In my mind, there is a difference between those who are overtly and repeatedly speaking out or otherwise being loud in general for years against vaccines(Not just this one vaccine, but the entire concept of vaccines), and those who make very personal decisions about their own health and what they choose to put in their body on a case by case basis in a private manner. The only reason we even know about his situation is that he happens to be a public figure and was no doubt hounded until he spoke on the topic.

I don't recall reading anything about him denying that covid exists. Perhaps i missed it? Beware the straw man.

And to address your third point, there has been some evidence coming to light in the news recently that in fact the vaccines have not been effective at all in stopping transmission of the virus. There has been news and information showing quite the opposite. But I'm not here to have s debate on the efficacy of any vaccine, let alone this one. I'm no expert on the topic. Just relaying some of the data points as i don't accept your statement as an argument without question. Surely there are many asking very tough questions about all of that right now. We'll maybe know more as time goes on.

−1

dragonsmilk t1_itwskfg wrote

My only issue is that vaccines for contagious diseases are not necessarily a personal or private matter.

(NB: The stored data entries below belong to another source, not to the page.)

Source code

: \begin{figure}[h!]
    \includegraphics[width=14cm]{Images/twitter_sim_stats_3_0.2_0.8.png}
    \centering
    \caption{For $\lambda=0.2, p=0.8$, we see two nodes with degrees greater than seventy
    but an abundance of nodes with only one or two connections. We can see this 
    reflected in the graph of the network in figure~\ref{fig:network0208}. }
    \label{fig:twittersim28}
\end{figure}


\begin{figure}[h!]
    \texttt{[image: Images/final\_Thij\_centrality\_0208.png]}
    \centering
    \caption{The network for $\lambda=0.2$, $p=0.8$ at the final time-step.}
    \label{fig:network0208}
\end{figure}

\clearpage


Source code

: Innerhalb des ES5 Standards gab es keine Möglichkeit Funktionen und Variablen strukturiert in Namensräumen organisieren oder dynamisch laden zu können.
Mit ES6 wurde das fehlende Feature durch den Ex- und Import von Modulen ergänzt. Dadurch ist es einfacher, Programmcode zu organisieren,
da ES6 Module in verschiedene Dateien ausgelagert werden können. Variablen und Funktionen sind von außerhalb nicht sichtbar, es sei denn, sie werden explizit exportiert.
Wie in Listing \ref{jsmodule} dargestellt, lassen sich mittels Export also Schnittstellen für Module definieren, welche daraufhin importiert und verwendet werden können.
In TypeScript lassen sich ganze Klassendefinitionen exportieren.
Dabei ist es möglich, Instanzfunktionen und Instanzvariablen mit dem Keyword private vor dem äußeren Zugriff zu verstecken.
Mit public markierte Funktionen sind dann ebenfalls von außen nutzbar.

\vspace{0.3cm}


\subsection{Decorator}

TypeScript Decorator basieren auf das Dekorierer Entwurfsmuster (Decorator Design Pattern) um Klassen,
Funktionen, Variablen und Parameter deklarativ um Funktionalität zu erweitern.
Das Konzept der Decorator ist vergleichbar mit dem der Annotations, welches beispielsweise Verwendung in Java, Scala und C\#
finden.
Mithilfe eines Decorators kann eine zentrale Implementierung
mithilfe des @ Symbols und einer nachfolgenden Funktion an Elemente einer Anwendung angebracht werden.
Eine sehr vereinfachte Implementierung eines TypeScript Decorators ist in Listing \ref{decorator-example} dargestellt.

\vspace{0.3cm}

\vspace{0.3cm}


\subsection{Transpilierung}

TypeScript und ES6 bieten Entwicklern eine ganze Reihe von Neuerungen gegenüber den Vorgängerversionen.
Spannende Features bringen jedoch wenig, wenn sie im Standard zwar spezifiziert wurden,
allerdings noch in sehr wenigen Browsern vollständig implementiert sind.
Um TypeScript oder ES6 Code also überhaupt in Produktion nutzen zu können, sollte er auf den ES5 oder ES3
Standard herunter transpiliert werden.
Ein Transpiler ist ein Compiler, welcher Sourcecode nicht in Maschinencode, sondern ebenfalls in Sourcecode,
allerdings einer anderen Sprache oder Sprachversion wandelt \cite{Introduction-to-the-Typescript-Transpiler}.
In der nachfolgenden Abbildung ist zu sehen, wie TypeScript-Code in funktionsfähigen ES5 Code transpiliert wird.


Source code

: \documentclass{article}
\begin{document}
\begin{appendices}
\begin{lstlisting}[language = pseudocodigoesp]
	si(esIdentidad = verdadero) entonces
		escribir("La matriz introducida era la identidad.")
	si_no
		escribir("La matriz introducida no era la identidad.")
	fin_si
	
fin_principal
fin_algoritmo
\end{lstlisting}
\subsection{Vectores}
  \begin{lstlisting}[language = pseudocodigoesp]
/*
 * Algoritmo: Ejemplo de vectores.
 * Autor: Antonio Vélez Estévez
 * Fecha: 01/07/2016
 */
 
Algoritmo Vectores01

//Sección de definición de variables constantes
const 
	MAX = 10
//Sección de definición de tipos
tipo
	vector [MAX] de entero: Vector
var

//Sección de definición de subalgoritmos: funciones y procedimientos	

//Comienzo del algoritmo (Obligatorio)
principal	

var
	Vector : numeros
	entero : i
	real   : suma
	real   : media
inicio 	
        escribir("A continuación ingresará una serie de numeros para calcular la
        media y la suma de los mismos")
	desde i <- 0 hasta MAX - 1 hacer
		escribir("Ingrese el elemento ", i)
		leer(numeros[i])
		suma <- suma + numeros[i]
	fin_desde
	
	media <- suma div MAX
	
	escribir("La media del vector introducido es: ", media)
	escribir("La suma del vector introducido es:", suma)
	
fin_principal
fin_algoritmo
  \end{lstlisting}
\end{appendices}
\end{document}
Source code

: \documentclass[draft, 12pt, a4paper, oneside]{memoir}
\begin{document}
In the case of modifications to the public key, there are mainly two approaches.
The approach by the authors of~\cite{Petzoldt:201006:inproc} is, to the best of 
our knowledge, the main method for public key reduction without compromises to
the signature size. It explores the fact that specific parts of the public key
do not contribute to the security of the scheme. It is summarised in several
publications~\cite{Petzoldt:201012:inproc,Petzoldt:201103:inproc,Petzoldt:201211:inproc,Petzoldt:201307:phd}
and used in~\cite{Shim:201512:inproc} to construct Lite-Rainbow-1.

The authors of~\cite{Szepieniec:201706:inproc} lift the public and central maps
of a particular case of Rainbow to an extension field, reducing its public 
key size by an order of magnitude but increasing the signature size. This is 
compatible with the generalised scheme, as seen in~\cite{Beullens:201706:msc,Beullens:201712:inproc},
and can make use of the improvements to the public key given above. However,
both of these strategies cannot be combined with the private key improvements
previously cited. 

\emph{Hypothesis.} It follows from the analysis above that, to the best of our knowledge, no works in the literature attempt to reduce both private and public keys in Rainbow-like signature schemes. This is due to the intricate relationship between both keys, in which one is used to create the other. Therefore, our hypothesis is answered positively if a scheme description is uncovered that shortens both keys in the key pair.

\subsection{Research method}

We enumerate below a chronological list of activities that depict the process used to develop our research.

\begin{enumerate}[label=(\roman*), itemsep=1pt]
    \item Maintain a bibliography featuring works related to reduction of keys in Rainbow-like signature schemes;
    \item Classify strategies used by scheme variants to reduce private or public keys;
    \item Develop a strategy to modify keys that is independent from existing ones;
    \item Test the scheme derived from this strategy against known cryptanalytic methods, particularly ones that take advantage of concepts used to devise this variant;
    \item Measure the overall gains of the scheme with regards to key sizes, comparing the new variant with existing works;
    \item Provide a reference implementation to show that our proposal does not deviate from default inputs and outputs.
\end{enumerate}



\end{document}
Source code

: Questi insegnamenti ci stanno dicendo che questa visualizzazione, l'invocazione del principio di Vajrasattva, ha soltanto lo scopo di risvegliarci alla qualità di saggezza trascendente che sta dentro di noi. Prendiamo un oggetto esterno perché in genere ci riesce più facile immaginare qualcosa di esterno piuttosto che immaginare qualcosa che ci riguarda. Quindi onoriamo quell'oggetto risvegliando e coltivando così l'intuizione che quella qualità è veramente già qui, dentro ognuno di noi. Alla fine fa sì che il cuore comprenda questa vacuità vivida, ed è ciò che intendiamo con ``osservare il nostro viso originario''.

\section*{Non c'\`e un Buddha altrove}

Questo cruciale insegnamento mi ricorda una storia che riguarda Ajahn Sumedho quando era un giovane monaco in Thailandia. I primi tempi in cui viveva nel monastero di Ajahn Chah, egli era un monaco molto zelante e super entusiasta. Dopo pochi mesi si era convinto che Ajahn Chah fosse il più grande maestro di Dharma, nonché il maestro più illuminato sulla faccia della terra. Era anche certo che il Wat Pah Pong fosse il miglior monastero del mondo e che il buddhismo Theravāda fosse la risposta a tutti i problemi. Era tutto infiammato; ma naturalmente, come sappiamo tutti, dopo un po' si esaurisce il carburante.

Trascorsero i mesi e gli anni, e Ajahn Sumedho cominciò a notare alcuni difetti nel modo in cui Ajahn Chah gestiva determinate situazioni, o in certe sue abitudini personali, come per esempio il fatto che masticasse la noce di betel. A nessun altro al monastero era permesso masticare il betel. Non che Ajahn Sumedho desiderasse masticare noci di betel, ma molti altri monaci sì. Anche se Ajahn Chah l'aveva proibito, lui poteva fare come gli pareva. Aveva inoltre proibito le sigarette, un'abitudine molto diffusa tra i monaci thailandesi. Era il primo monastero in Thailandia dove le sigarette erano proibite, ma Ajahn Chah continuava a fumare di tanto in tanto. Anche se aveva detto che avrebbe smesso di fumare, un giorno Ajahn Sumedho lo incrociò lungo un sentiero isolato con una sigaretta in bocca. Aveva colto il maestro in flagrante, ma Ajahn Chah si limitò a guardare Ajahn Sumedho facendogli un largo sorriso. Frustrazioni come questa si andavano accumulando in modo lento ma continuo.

What if a new strain of covid made your penis fall off with 20% likelihood. And the chances of spreading it were reduced to 0 if vaccinated. Would you be invested in your neighbors getting the vaccine?

I think there'd be broad political support for everybody getting the vaccine so that we could preserve everyone's penises. Even if mandates be required for the crazy, malicious and/or stupid.

Same idea but with the variables slightly tweaked.